YANG DITANYAKAN:
1 - Salinlah dengan tepat bagian artikel tentang Haji Mansyur yang terentang dari "Jawaban rekan kerja" sampai dengan "menyebutkan nama saya.".
2 - Lanjutkanlah artikel tentang Haji Mansyur, dimulai sesudah kalimat terakhir yang tercantum.
++++ TEKS BACAAN ++++
Minggu, 06 April 2014

Panggil Saya....."HAJI MANSYUR"



Panggil Saya…..”HAJI MANSYUR”

Oleh  :  pak Agus Balung



Untuk kesekian kalinya saya mendapatkan ilham sebagai  bahan tulisan buat artikel saya dari tamu yang datang untuk konsultasi ke tempat saya. Hari itu tamu saya datang dari Pamekasan, Madura. Sebenarnya keluhan beliau cuma stroke ringan dan selalu pusing. Ditengah tengah kosultasi, beliau berceloteh, bagaimana kalau saya ganti nama saja, biar sehat, gak sakit-sakitan, begitu kata beliau. Beliau berkata demikian, karena terinspirasi  saat nonton acara metafisika di salah satu stasiun televisi, nara sumbernya mengatakan bahwa dengan mengganti nama, dapat mengubah nasib sial menjadi bernasib baik. Saya gak jawab, diam saja. Tapi rekan kerja saya bilang, :  “Bisa saja, contohnya setiap selesai ibadah haji, selalu diganti namanya.”


Jawaban rekan kerja saya itu membuat saya penasaran. Lalu saya teringat peristiwa yang terjadi seminggu yang lalu. Saat itu saya shalat maghrib di Masjid jami’ Ubi 8. Saya bertemu dengan seorang kawan yang berasal dari tetangga desa, Bangsalsari, yang sudah saya kenal sebelumnya, tetapi belum tau namanya.  Karena merasa sama sama berasal dari Jember, maka saya cepat sekali merasa akrab, profesi kawan baru saya itu penarik becak. Nah, begitu kami bertemu lagi dimasjid untuk sama sama shalat maghrib, dia dengan rasa percaya diri yang tinggi mengulurkan tangannya, menjabat tangan saya dengan erat, sambil mengenalkan diri : “Haji Mansyur”.  Saya agak terperangah mendengarnya,  sampai saya lupa menyebutkan nama saya.
++++ DATA YANG TERSEDIA ++++
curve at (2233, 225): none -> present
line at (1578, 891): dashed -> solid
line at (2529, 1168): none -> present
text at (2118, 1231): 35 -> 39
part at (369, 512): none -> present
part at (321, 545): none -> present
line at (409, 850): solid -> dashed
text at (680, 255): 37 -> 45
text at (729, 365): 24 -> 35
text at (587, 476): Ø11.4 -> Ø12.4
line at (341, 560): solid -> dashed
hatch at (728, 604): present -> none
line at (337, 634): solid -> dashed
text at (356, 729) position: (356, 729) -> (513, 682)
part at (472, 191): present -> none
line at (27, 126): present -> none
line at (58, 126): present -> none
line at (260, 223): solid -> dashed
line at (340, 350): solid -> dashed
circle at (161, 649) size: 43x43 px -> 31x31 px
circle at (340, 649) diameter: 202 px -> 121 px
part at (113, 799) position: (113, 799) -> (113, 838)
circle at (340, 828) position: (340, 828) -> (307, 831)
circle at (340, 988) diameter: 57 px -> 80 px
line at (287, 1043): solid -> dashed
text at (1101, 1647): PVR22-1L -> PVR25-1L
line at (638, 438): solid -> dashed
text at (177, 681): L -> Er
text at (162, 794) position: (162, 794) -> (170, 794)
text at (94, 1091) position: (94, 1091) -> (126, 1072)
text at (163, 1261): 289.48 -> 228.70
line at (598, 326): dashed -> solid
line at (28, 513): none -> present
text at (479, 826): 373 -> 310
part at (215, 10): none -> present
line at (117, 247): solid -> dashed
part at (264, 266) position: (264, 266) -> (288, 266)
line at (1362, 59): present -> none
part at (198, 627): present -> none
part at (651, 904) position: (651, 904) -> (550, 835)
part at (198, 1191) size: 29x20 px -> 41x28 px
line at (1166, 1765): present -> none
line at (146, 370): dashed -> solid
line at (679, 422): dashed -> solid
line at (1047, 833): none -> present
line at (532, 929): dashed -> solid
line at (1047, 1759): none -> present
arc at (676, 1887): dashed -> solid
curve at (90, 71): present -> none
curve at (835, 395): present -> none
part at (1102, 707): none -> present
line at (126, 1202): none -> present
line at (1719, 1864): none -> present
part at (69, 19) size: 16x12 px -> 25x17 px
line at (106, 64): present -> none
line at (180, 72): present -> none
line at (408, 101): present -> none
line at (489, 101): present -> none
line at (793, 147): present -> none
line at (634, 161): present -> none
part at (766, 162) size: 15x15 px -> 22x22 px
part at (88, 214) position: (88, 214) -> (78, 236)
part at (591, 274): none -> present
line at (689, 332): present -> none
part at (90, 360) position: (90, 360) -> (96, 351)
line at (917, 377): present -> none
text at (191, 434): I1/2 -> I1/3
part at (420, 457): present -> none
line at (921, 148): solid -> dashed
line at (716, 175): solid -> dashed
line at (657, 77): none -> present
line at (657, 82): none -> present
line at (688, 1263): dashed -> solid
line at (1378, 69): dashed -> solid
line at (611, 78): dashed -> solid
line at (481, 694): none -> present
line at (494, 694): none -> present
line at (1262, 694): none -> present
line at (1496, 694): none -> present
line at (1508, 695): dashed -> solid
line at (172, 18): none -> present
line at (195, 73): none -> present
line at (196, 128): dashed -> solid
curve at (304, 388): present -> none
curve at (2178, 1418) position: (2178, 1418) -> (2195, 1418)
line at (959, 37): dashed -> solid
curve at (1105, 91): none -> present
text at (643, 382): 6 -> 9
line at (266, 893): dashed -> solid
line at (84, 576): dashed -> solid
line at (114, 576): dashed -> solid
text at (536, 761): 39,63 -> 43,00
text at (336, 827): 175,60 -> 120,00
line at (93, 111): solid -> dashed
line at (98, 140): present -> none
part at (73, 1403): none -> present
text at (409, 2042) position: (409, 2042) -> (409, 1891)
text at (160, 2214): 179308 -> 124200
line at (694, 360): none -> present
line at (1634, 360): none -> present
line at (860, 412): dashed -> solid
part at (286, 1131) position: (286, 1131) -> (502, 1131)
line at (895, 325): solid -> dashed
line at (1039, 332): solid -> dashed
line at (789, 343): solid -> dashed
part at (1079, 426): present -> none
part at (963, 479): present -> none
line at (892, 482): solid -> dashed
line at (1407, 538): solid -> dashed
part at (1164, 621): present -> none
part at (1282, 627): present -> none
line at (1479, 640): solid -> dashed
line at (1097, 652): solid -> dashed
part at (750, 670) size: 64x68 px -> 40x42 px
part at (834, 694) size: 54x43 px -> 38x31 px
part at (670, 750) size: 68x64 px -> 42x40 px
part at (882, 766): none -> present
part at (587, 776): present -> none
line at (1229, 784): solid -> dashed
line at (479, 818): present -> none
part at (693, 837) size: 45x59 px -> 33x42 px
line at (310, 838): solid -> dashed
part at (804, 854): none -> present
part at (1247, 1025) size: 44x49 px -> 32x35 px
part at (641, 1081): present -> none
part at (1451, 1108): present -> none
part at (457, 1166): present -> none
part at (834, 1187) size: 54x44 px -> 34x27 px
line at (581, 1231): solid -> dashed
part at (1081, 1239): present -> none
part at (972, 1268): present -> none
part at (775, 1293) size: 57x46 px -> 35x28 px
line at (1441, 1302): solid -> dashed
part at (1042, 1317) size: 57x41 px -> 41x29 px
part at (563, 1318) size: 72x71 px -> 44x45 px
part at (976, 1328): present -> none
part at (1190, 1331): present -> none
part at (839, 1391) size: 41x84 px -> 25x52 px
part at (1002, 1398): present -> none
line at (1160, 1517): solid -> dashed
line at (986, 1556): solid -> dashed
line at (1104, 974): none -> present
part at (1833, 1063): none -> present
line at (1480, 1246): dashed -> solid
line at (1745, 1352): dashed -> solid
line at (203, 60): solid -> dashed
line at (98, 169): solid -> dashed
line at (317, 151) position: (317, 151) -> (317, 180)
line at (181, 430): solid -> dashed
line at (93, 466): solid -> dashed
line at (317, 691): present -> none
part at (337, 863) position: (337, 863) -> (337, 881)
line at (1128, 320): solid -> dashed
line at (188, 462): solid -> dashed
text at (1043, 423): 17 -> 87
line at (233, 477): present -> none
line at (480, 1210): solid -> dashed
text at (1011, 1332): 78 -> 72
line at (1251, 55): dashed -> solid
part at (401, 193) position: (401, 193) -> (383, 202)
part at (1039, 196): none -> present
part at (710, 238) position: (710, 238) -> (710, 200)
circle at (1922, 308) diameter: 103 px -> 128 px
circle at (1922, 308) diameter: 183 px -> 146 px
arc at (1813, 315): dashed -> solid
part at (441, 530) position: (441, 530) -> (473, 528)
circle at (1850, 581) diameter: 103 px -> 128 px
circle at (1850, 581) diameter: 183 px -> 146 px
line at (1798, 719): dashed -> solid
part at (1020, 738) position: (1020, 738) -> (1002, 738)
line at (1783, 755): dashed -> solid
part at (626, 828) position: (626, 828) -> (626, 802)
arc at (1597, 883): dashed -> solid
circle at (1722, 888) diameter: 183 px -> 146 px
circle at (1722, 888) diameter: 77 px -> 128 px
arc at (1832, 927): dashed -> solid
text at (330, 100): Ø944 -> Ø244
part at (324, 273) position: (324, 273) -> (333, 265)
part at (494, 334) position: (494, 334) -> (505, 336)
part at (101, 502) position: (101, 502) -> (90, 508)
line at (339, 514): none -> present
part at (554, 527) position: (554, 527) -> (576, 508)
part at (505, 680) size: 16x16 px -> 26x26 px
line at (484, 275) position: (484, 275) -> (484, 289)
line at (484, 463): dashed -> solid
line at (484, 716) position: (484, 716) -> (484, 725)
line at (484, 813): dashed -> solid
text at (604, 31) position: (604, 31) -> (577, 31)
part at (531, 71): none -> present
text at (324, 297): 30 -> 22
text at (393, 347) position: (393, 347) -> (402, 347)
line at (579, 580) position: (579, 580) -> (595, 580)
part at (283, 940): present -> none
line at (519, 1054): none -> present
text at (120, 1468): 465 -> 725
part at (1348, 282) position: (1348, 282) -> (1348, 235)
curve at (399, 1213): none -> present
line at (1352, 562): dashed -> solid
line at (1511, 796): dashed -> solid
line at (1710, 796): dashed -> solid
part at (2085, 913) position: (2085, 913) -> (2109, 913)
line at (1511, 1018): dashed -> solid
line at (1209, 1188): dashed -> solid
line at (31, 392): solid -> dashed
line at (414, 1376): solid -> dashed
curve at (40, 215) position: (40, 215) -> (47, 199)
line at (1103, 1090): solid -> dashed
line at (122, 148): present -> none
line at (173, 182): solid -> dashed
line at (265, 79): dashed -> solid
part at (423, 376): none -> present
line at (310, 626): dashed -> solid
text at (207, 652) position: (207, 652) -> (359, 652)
++++
HASIL LATIHAN:
1 -
Jawaban rekan kerja saya itu membuat saya penasaran. Lalu saya teringat peristiwa yang terjadi seminggu yang lalu. Saat itu saya shalat maghrib di Masjid jami’ Ubi 8. Saya bertemu dengan seorang kawan yang berasal dari tetangga desa, Bangsalsari, yang sudah saya kenal sebelumnya, tetapi belum tau namanya.  Karena merasa sama sama berasal dari Jember, maka saya cepat sekali merasa akrab, profesi kawan baru saya itu penarik becak. Nah, begitu kami bertemu lagi dimasjid untuk sama sama shalat maghrib, dia dengan rasa percaya diri yang tinggi mengulurkan tangannya, menjabat tangan saya dengan erat, sambil mengenalkan diri : “Haji Mansyur”.  Saya agak terperangah mendengarnya,  sampai saya lupa menyebutkan nama saya.

2 -
Suatu peristiwa yang mungkin sangat sederhana, bisa terjadi pada siapa saja, dan kapan saja. Tetapi tidak bagi saya. Bagi saya, itu lebih cenderung sebagai proklamasi diri dari teman saya itu, bahwa dia adalah seorang haji, walaupun dia seorang penarik becak.  Rupanya teman saya itu butuh pengakuan dari teman-temannya, terlebih lebih teman yang baru, seperti saya ini, bahwa dirinya sudah haji, dan menurutnya saya harus tau itu.


Fragmen sebabak diatas memaksa saya untuk buka buka literature tentang  : “Perlukah kita ganti nama setelah menunaikan ibadah haji”


Di antara kebiasaan jama’ah haji Indonesia sepulang dari menunaikan ibadah haji adalah mengganti nama yang menurut mereka lebih Islami.  Selain itu, setelah pulang ke kampung halamannya mereka langsung mendapatkan gelar “Haji/Hajjah” di depan namanya.

Lalu bagaimanakah yang sesungguhnya Islam memandang itu ?

Untuk  menjawab itu,  mari kita simak fatwa dari Al-Lajnah Ad-Da’imah Lil Buhuts Al-Ilmiyyah Wal Ifta’ ketika diajukan pertanyaan : Apa hukum mengganti nama sepulang dari haji sebagaimana yang dilakukan oleh kebanyakan jama’ah haji Indonesia? Mereka mengganti nama-nama mereka ketika di Makkah Al-Mukarramah atau di Madinah Al-Munawwarah, apakah amalan seperti ini sunnah atau bukan?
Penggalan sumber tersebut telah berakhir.